╭──
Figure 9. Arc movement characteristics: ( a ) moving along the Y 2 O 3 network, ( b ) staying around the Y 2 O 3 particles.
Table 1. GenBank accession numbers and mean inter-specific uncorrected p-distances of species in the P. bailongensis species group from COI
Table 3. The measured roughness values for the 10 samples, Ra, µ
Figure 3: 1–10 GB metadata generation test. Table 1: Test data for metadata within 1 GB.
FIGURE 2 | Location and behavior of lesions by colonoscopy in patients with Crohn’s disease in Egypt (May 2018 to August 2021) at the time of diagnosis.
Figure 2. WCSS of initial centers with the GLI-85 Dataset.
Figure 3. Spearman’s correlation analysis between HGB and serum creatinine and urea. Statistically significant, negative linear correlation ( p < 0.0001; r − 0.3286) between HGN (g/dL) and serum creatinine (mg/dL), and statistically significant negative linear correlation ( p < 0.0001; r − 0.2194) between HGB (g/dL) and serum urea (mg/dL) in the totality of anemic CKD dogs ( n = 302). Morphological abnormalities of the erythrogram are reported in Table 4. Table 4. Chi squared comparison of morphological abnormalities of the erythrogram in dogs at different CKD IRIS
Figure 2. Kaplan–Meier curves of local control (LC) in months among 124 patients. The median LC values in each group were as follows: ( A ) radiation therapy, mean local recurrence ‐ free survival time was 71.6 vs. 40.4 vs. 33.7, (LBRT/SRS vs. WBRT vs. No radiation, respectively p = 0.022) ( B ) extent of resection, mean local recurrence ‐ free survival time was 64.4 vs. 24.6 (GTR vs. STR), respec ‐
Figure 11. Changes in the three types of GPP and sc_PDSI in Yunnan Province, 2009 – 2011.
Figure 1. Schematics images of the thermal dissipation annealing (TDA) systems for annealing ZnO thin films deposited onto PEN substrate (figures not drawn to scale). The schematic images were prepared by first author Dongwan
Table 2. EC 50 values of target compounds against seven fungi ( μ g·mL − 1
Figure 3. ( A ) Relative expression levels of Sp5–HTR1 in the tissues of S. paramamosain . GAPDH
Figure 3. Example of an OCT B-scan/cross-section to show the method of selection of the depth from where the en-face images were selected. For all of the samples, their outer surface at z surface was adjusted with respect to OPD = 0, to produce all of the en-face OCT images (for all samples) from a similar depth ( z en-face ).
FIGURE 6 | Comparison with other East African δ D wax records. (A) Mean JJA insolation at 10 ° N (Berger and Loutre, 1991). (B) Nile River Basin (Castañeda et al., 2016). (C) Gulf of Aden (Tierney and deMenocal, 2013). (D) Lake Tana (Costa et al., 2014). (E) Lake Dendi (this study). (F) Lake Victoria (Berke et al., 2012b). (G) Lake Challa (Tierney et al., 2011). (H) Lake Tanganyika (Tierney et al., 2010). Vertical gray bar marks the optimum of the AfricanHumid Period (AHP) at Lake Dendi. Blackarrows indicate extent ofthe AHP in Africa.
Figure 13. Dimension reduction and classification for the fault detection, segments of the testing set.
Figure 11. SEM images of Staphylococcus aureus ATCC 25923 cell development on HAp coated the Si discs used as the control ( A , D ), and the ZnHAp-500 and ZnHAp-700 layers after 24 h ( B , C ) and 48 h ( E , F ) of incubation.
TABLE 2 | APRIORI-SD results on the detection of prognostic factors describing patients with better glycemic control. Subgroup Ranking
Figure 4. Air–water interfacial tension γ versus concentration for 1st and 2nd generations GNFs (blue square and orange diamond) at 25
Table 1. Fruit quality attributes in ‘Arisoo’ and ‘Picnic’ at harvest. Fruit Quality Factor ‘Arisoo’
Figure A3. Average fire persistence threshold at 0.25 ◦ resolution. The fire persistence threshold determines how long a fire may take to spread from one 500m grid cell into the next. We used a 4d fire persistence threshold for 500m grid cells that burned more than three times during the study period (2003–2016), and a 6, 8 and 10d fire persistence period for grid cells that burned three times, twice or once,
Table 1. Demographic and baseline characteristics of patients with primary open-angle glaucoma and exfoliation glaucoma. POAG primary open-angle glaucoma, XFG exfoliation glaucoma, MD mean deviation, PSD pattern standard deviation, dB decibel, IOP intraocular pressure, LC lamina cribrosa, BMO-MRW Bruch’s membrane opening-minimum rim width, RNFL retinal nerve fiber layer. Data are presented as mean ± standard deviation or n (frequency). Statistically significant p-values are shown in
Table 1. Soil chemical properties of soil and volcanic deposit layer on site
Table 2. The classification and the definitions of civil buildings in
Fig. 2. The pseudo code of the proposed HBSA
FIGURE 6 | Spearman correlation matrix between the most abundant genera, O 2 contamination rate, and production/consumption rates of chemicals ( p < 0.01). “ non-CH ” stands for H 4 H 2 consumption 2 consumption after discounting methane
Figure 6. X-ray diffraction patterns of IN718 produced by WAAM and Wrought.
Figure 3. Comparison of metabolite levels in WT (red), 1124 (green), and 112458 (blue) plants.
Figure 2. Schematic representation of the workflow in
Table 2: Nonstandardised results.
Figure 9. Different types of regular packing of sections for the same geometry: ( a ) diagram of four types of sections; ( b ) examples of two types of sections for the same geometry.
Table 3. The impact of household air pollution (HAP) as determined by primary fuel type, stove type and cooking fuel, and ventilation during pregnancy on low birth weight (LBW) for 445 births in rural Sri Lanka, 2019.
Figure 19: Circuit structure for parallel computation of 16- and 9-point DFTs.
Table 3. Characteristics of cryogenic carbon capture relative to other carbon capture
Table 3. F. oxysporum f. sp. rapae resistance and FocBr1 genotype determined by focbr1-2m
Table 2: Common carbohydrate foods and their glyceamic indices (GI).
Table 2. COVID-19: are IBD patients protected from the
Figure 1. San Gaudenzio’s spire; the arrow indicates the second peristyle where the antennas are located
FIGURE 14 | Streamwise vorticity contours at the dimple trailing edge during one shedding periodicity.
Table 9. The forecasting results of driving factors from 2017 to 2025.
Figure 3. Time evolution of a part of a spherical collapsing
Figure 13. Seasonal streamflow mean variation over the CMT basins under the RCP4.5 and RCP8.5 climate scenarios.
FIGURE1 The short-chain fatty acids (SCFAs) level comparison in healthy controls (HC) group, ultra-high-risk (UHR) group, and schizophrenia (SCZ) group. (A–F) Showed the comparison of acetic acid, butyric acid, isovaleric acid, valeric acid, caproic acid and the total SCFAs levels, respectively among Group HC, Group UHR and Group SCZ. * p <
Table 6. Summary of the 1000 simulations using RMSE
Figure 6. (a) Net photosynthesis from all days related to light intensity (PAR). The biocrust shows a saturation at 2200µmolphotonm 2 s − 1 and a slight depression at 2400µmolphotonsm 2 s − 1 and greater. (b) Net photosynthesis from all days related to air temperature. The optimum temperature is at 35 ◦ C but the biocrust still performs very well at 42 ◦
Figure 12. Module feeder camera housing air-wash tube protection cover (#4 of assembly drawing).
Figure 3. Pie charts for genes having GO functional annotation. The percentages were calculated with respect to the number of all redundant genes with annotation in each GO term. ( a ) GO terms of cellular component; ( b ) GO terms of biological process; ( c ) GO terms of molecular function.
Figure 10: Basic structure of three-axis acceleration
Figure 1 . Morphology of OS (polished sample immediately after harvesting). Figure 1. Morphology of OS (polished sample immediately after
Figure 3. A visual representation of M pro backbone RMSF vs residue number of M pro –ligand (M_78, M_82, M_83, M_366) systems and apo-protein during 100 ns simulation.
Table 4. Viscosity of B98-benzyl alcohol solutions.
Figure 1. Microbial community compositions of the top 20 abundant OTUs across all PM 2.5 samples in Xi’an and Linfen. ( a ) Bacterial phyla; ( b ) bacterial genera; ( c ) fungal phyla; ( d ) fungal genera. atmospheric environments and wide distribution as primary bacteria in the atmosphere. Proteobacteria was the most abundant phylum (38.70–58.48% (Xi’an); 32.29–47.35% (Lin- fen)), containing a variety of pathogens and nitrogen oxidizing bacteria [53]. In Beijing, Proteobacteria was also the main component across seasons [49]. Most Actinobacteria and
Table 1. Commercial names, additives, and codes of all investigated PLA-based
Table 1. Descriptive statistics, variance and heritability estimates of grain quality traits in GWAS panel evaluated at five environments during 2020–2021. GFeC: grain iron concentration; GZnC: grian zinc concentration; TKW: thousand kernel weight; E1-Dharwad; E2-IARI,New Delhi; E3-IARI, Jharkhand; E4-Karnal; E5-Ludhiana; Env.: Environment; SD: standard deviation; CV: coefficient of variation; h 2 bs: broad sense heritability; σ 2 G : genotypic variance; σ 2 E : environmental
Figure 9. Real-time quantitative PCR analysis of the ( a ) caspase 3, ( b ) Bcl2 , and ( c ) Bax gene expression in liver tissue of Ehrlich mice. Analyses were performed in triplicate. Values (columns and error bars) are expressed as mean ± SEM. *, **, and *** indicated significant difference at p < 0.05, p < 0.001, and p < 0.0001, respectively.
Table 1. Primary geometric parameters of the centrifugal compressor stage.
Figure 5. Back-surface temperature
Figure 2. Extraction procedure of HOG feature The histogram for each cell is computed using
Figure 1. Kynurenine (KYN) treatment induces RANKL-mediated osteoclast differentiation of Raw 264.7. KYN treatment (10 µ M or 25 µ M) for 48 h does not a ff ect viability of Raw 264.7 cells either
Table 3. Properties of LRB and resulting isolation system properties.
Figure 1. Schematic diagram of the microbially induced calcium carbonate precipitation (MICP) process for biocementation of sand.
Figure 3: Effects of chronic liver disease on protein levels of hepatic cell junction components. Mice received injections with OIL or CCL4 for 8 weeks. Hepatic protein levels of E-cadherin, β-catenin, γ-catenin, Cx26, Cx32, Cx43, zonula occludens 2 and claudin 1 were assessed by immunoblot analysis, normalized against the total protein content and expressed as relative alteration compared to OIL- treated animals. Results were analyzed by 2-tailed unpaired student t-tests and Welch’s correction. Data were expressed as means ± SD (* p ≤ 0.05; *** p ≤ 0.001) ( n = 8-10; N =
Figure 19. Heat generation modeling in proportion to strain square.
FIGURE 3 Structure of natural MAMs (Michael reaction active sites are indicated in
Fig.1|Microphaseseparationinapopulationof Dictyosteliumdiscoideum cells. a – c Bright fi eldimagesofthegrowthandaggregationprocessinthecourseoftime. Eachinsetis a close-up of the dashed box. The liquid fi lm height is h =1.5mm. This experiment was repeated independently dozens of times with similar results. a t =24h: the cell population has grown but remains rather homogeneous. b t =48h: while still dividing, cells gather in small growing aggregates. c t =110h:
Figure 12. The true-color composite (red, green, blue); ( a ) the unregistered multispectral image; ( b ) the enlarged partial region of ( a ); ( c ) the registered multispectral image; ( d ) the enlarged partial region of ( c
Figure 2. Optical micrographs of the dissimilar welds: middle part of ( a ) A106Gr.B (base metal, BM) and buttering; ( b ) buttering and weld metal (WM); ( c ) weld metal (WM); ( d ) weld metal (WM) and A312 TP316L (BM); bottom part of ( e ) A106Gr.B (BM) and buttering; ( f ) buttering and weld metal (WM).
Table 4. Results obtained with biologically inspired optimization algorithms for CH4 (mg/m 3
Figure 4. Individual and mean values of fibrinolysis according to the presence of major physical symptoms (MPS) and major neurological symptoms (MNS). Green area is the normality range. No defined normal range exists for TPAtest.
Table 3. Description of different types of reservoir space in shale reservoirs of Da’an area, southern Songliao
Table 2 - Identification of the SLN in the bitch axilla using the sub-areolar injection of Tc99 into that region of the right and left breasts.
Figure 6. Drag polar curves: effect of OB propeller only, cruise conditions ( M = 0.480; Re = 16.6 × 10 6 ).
╰──
EXERCISE BRIEF:
Exactly the lines from the start of the entries through the one bearing "Figure 2. WCSS" are to be output, with both ends included.

SOLUTION TO THIS TASK:
Figure 9. Arc movement characteristics: ( a ) moving along the Y 2 O 3 network, ( b ) staying around the Y 2 O 3 particles.
Table 1. GenBank accession numbers and mean inter-specific uncorrected p-distances of species in the P. bailongensis species group from COI
Table 3. The measured roughness values for the 10 samples, Ra, µ
Figure 3: 1–10 GB metadata generation test. Table 1: Test data for metadata within 1 GB.
FIGURE 2 | Location and behavior of lesions by colonoscopy in patients with Crohn’s disease in Egypt (May 2018 to August 2021) at the time of diagnosis.
Figure 2. WCSS of initial centers with the GLI-85 Dataset.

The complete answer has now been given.